Midwives may independently prescribe, order and administer this drug.
Stimulates adrenergic receptors resulting in relaxation of smooth muscle, cardiac stimulation (increasing myocardial oxygen consumption), and dilation of skeletal muscle vasculature.
Indications and Clinical Use:
For the treatment of anaphylactic shock as a result of an allergic reaction following administration of a drug, vaccine or serum. For use during neonatal resuscitation according to Neonatal Resuscitation Program (NRP) guidelines, by umbilical vein catheter (UVC), intraosseous (IO) needle or endotracheal tube (ET). This drug is for emergency purposes, and its use should be immediately followed by a physician consultation and if out-of-hospital, emergency transport to hospital.

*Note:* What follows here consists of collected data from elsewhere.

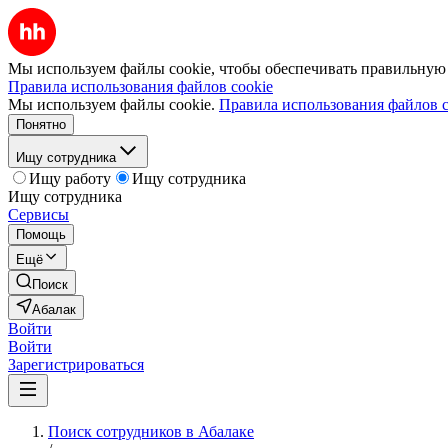
Мы используем файлы cookie, чтобы обеспечивать правильную р
Правила использования файлов cookie
Мы используем файлы cookie.
Правила использования файлов c
Понятно
Ищу сотрудника
Ищу работу
Ищу сотрудника
Ищу сотрудника
Сервисы
Помощь
Ещё
Поиск
Абалак
Войти
Войти
Зарегистрироваться
Поиск сотрудников в Абалаке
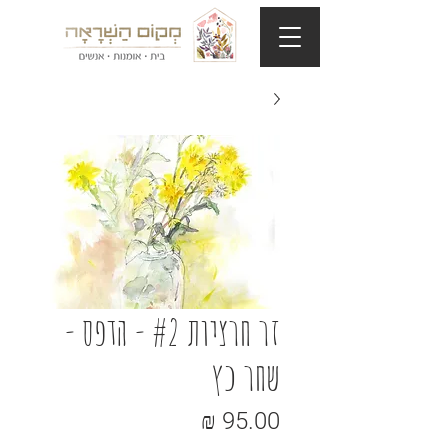
זר חרציות #2 - הדפס -
שחר כץ
מחיר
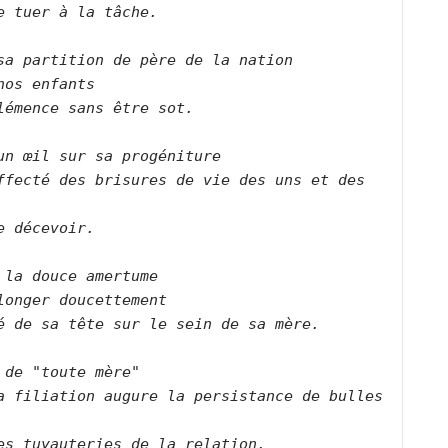
e tuer à la tâche.      

sa partition de père de la nation   

nos enfants   

lémence sans être sot.      

un œil sur sa progéniture   

ffecté des brisures de vie des uns et des 
  

e décevoir.      
 la douce amertume   

longer doucettement   
é de sa tête sur le sein de sa mère.      

 de "toute mère"   

a filiation augure la persistance de bulles 
  

es tuyauteries de la relation.      
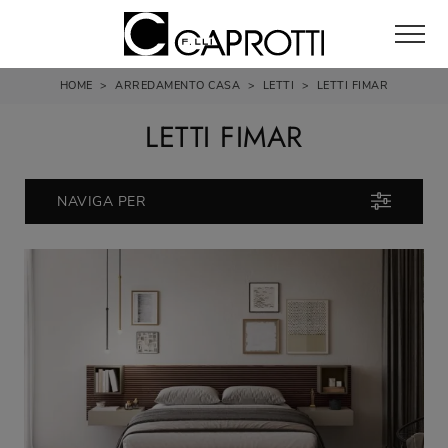
HOME
>
ARREDAMENTO CASA
>
LETTI
>
LETTI FIMAR
LETTI FIMAR
NAVIGA PER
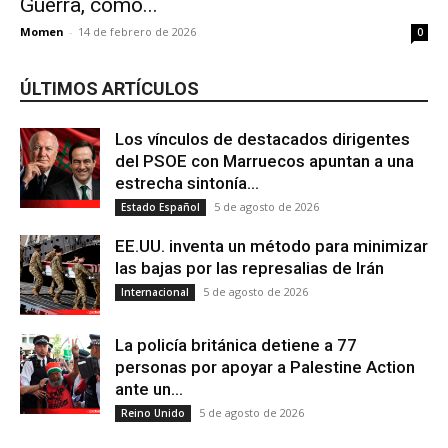
Guerra, como...
Momen
-
14 de febrero de 2026
0
ÚLTIMOS ARTÍCULOS
Los vínculos de destacados dirigentes
del PSOE con Marruecos apuntan a una
estrecha sintonía...
5 de agosto de 2026
Estado Español
EE.UU. inventa un método para minimizar
las bajas por las represalias de Irán
5 de agosto de 2026
Internacional
La policía británica detiene a 77
personas por apoyar a Palestine Action
ante un...
5 de agosto de 2026
Reino Unido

No contraindications to the use of injectable in a life-threatening situation.
Warnings and Precautions:
Use in pregnancy if the benefits outweigh the potential risk to the fetus. Use with caution in patients with cardiovascular diseases, diabetes mellitus and in patients with thyroid disease.
Human Data Suggest Risk
Category L2 – Limited Data – Probably Compatible
Angina, cardiac arrhythmia, chest pain, flushing, hypertension, pallor, palpitation, sudden death, tachycardia (parenteral), vasoconstriction, transient anxiety, apprehensiveness, cerebral hemorrhage, dizziness, headache, restlessness, dry throat, nausea and vomiting.
Adult Dosage and Administration:
Adult: IM= 0.3 mg (0.3 mL) 1mg/mL of (formerly 1:1000 concentration) every 5 to 15 minutes in the absence of clinical improvement.
Midwives may choose to use an auto-injector (EpiPen®) for ease of administration. Each auto-injector contains 2 mL of 1mg/mL epinephrine and is designed to deliver a single 0.3 mg dose of epinephrine; 1.7 mL remains in the unit after use.
Neonatal Dosage and Administration:
Neonatal: UVC/IO: 0.1 mL/kg of 0.1 mg/mL (formerly 1:10,000 concentration) (do NOT flush or dilute in saline) followed by 0.1- 1 mL 0.9% saline flush.
ET = 1 mL/kg of 0.1 mg/mL (formerly 1:10,000 concentration) (do NOT flush or dilute with saline), to a maximum dose of 3mL per dose.
Epinephrine should be administered during neonatal resuscitation when the neonate’s heart rate remains less than 60 beats per minute after 30 seconds of effective positive pressure ventilation (PPV), followed by 60 seconds of chest compressions with PPV using 100% oxygen. UVC continues to be the preferred route for emergency vascular access, but IO access can be used as an alternative if UVC access is not possible and the midwife has the required training and equipment. Additionally, an initial dose of epinephrine can be delivered by ETT while UVC/IO access is being obtained. May be repeated every 3-5 minutes as needed.